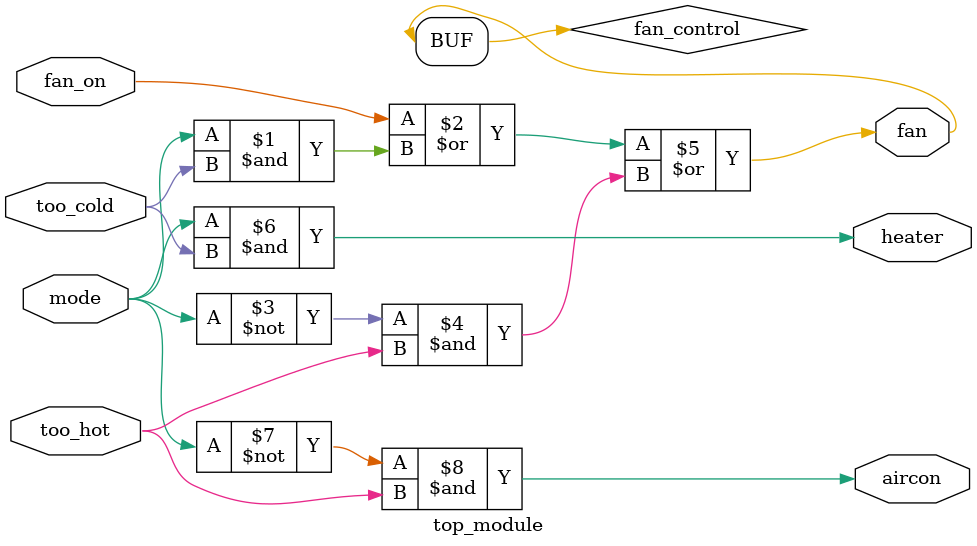
<source format=sv>
module top_module(
	input mode,
	input too_cold, 
	input too_hot,
	input fan_on,
	output heater,
	output aircon,
	output fan
);

// Internal signal to determine if fan should be on
wire fan_control;

// Determine if fan should be on based on fan_on input or if heater or aircon are on
assign fan_control = fan_on | (mode & too_cold) | (~mode & too_hot);

// Determine if heater should be on based on mode and too_cold input
assign heater = mode & too_cold;

// Determine if aircon should be on based on mode and too_hot input
assign aircon = ~mode & too_hot;

// Assign fan output based on fan_control signal
assign fan = fan_control;

endmodule

</source>
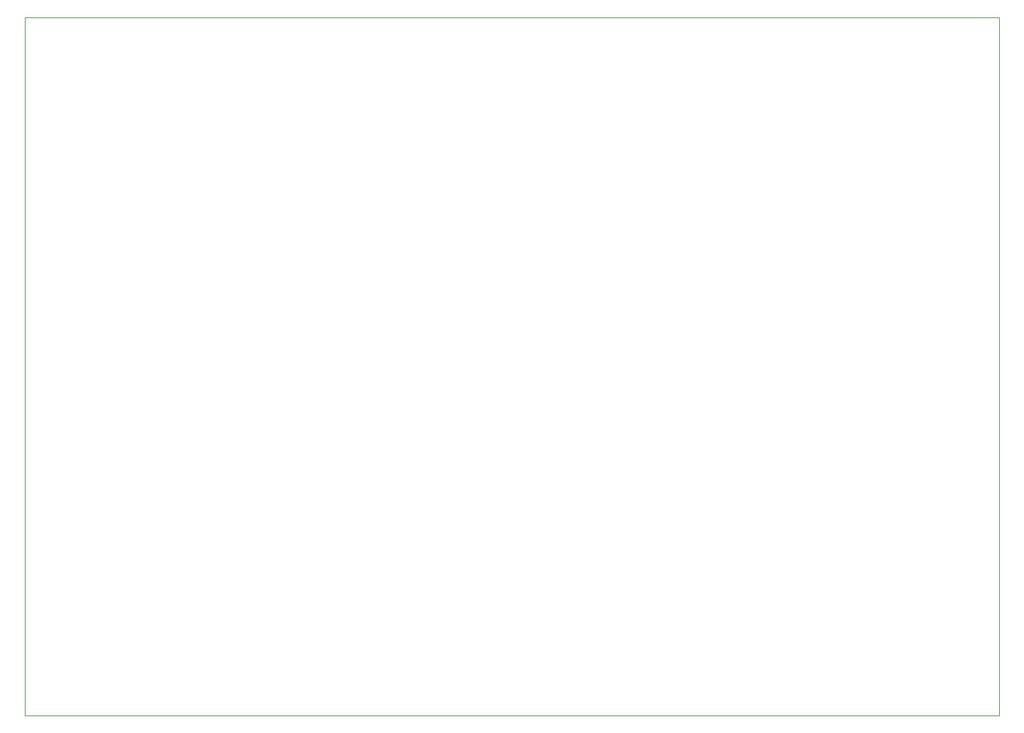
<source format=gko>
G04*
G04 #@! TF.GenerationSoftware,Altium Limited,Altium Designer,21.3.2 (30)*
G04*
G04 Layer_Color=16711935*
%FSLAX44Y44*%
%MOMM*%
G71*
G04*
G04 #@! TF.SameCoordinates,8E102A86-DBDF-4379-BD88-F244A9775125*
G04*
G04*
G04 #@! TF.FilePolarity,Positive*
G04*
G01*
G75*
%ADD16C,0.0500*%
D16*
X1020Y1020D02*
X1229360D01*
X1020Y880110D02*
X1229360D01*
Y1020D02*
Y880110D01*
X1020Y1020D02*
Y880110D01*
M02*

</source>
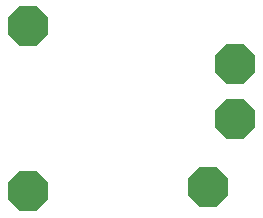
<source format=gbs>
G75*
G70*
%OFA0B0*%
%FSLAX24Y24*%
%IPPOS*%
%LPD*%
%AMOC8*
5,1,8,0,0,1.08239X$1,22.5*
%
%ADD10OC8,0.1330*%
D10*
X001146Y001996D03*
X001146Y007496D03*
X007146Y002146D03*
X008046Y004396D03*
X008046Y006246D03*
M02*

</source>
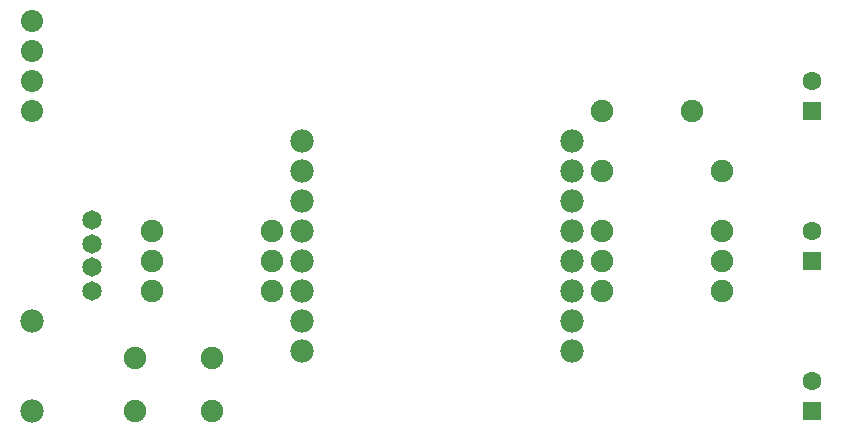
<source format=gtl>
G04 MADE WITH FRITZING*
G04 WWW.FRITZING.ORG*
G04 DOUBLE SIDED*
G04 HOLES PLATED*
G04 CONTOUR ON CENTER OF CONTOUR VECTOR*
%ASAXBY*%
%FSLAX23Y23*%
%MOIN*%
%OFA0B0*%
%SFA1.0B1.0*%
%ADD10C,0.077778*%
%ADD11C,0.073889*%
%ADD12C,0.065000*%
%ADD13C,0.075000*%
%ADD14C,0.062992*%
%ADD15C,0.078000*%
%ADD16R,0.062992X0.062992*%
%LNCOPPER1*%
G90*
G70*
G54D10*
X1153Y1075D03*
X1153Y975D03*
X1153Y875D03*
X1153Y775D03*
X1153Y675D03*
X1153Y575D03*
X1153Y475D03*
X1153Y375D03*
X2053Y375D03*
X2053Y475D03*
X2053Y575D03*
X2053Y675D03*
X2053Y775D03*
X2053Y875D03*
X2053Y975D03*
X2053Y1075D03*
G54D11*
X253Y1175D03*
X253Y1275D03*
X253Y1375D03*
X253Y1475D03*
G54D12*
X453Y575D03*
X453Y654D03*
X453Y732D03*
X453Y811D03*
G54D13*
X2153Y1175D03*
X2453Y1175D03*
X853Y175D03*
X597Y175D03*
X853Y352D03*
X597Y352D03*
G54D14*
X2853Y176D03*
X2853Y275D03*
X2853Y676D03*
X2853Y775D03*
X2853Y1176D03*
X2853Y1275D03*
G54D15*
X253Y175D03*
X253Y475D03*
G54D13*
X653Y575D03*
X1053Y575D03*
X653Y675D03*
X1053Y675D03*
X653Y775D03*
X1053Y775D03*
X2153Y975D03*
X2553Y975D03*
X2153Y575D03*
X2553Y575D03*
X2153Y775D03*
X2553Y775D03*
X2153Y675D03*
X2553Y675D03*
G54D16*
X2853Y176D03*
X2853Y676D03*
X2853Y1176D03*
G04 End of Copper1*
M02*
</source>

--- --- ---

Exact repetition is the task: every line from the start of the data to the line with "assign aircon = ~mode & too_hot;", inclusive, and none after it, pictures omitted.

• Response:
<source format=sv>
module top_module(
	input mode,
	input too_cold, 
	input too_hot,
	input fan_on,
	output heater,
	output aircon,
	output fan
);

// Internal signal to determine if fan should be on
wire fan_control;

// Determine if fan should be on based on fan_on input or if heater or aircon are on
assign fan_control = fan_on | (mode & too_cold) | (~mode & too_hot);

// Determine if heater should be on based on mode and too_cold input
assign heater = mode & too_cold;

// Determine if aircon should be on based on mode and too_hot input
assign aircon = ~mode & too_hot;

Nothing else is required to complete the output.